Radioactive shows us Marie’s life as both rewarding and perpetually haunted. The groundbreaking work she did as a scientist discovering two new elements in the late nineteenth century (being radium and polonium) and their unknown combustibility, as well as finding the love of her life in partner and husband Pierre (Sam Riley) certainly resonate as the happier and productive times.

However, personal tragedy, reluctant skepticism from the French intellectual society and some nifty temporal film shifts into the future about how her elements would ultimately be used by advanced societies reveal a woman whose breakthroughs in science could never compensate for some of her personal losses.

As Marie Curie, actress Pike doesn’t reduce her character to anything less than strong, and its her portrayal that carries most of the film. The way she barbs with fellow (male) counterparts when they don’t trust her or how she gently pleads with her adult daughter (Anya Taylor Joy) to remain safe as she serves as a nurse during World War I strips away the normal stuffy biopic regard and make her a compelling and dimensional lead.

Another way that Radioactive skirts the traditional trappings of the genre is when it dares to jump ahead in specific moments of time when radium changed the facade of humankind- from the major (think World War II) to the minor (a young child receiving experimental chemotherapy). Some have questioned this feat, but I found it to be a sobering reminder that the best intentions are often laced with horrifying consequences as time and science advances. If there is a heaven, what do all the creators think of their creations?

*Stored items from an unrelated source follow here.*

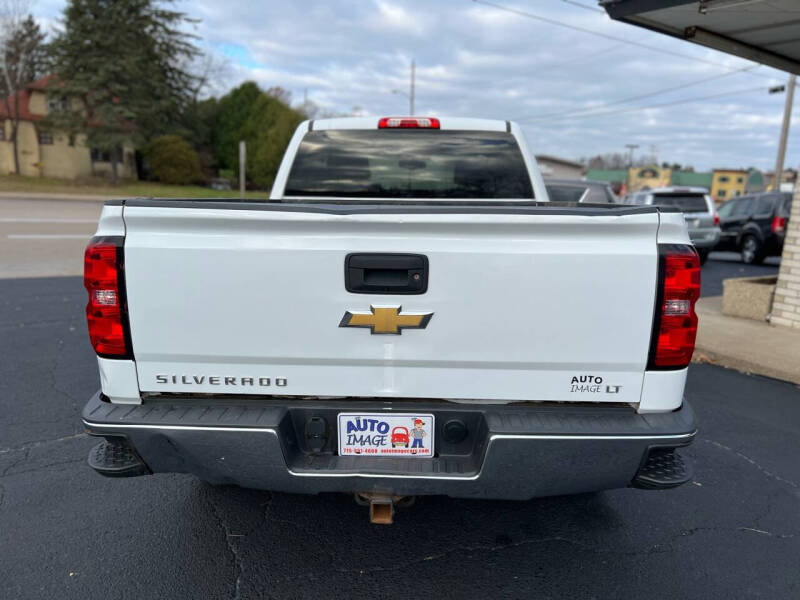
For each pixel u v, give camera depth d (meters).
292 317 2.16
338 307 2.15
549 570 2.66
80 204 26.12
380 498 2.24
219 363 2.23
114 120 34.12
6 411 4.35
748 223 14.73
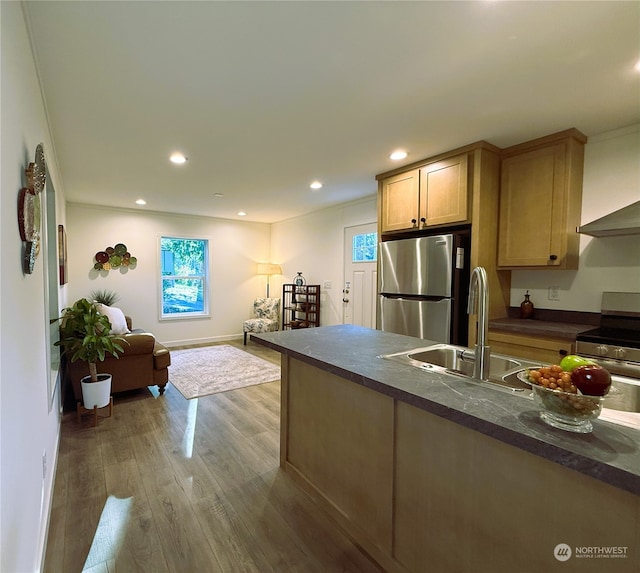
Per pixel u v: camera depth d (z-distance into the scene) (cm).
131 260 539
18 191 122
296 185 396
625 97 203
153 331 566
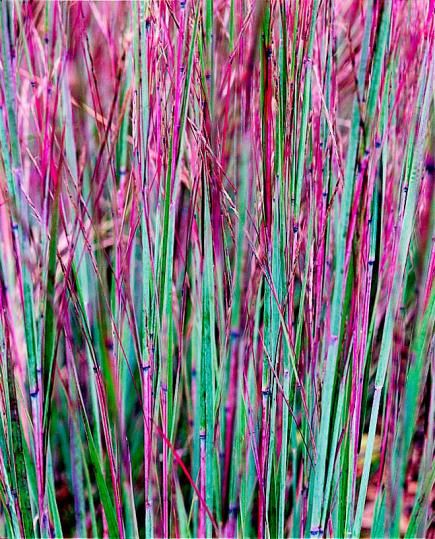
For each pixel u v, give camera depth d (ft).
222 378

Based on the graphic novel “Radioactive” by Lauren Redniss (and adapted by Jack Thorne), this is the second such adaptation tackled by director Satrapi after Persepolis (2007). Here she also wisely keeps some of the novel’s more fantastic elements, such as the tangled shadows of Marie and Pierre rising into the air as they make love or the eerie mood of a seance Marie is dragged to by her friends, initially discrediting them and then falling to her knees in total sadness when she asks the medium for help later in life. Again, its a scene that’s been done before, but Pike imbues it with such guttural ferocity that her cries cut to the bone and Satrapi finds the delicate balance between history and emotion.

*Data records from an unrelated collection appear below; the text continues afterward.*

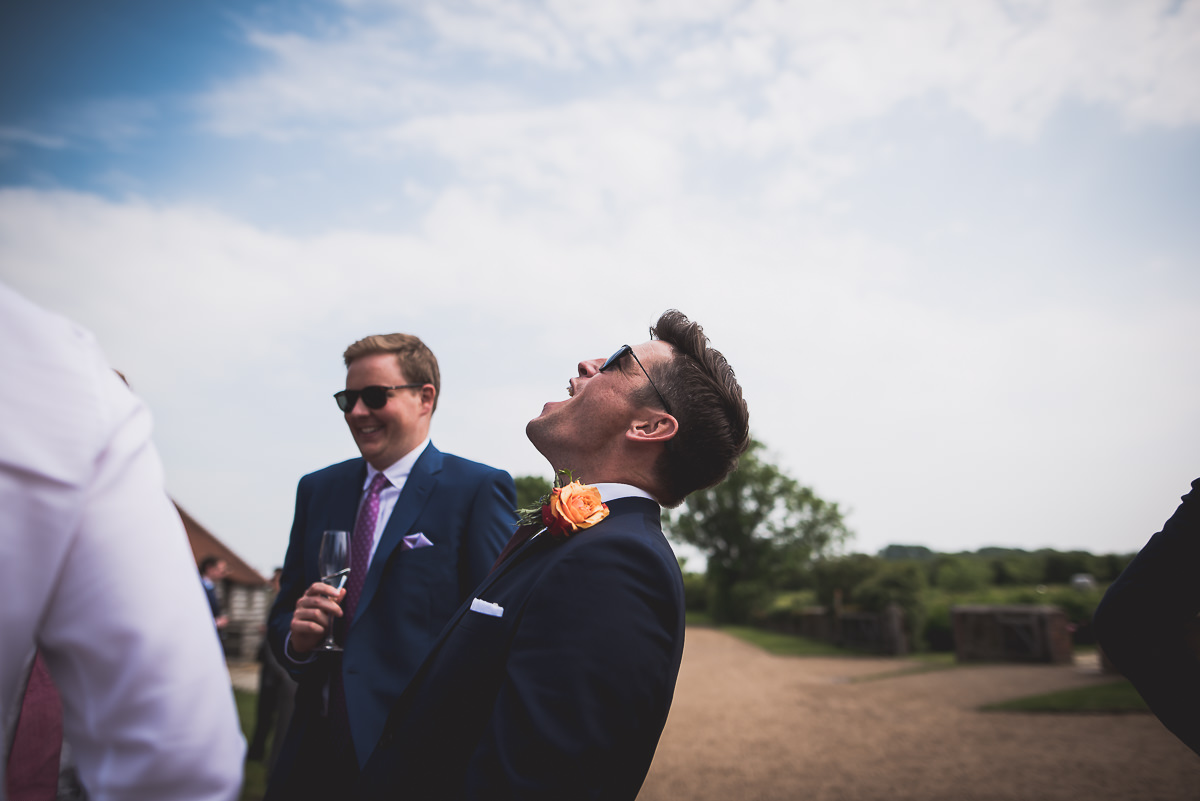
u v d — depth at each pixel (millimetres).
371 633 2516
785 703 11414
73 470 708
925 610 21875
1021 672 14008
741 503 53812
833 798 5918
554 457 1798
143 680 716
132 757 712
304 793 2426
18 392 703
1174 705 1394
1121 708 8984
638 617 1277
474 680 1423
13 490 677
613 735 1192
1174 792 5582
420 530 2666
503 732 1208
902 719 9492
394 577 2592
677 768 7172
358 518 2844
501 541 2693
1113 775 6125
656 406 1700
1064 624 15805
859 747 7879
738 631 39094
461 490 2744
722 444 1713
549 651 1259
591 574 1319
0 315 728
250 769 6277
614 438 1729
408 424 2844
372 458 2848
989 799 5645
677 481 1741
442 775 1397
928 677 14062
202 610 809
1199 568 1440
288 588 2857
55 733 1347
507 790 1151
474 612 1492
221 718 777
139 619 723
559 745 1159
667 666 1310
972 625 17844
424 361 2943
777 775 6785
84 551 717
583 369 1958
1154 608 1442
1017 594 21250
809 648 24500
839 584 26688
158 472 825
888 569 22578
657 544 1438
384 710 2359
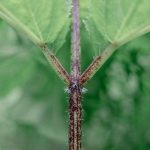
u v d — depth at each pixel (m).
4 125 0.83
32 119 0.82
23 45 0.67
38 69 0.72
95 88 0.71
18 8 0.24
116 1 0.24
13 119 0.83
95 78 0.69
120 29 0.25
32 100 0.83
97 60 0.25
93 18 0.25
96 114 0.73
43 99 0.82
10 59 0.70
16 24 0.25
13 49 0.69
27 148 0.82
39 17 0.25
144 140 0.72
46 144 0.82
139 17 0.24
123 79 0.69
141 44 0.60
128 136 0.72
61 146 0.82
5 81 0.73
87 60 0.60
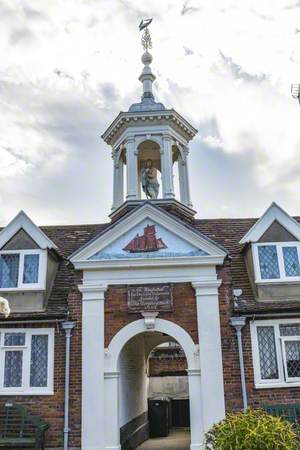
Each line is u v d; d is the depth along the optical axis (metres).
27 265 14.23
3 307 11.34
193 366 12.70
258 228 14.42
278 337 13.11
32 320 13.17
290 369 12.96
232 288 14.06
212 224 18.16
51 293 14.36
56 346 13.15
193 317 13.09
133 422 16.08
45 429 12.21
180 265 13.40
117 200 17.53
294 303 13.52
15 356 13.27
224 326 12.98
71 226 18.66
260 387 12.59
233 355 12.80
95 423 12.30
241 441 7.46
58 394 12.73
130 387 15.63
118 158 17.97
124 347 14.35
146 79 18.75
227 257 13.45
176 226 13.74
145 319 13.02
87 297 13.29
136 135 17.28
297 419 12.30
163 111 17.14
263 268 14.12
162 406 19.56
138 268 13.45
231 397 12.48
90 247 13.60
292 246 14.24
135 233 13.85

At the beginning of Radioactive, we glimpse that Marie’s hands are scarred and red from years of handling her precious elements, and the now understood after-effects were just being whispered about. The thing she discovered ended up killing her, but not before she got the chance to use an X-ray machine and save the lives and limbs of countless soldiers during the war. As her solemn face reveals while being transported on that gurney, there’s no remorse. Radioactive is a good depiction of someone who truly made mankind better, no matter how horribly others would twist her inventions.

Radioactive begins streaming on Amazon Prime on Friday July 24th.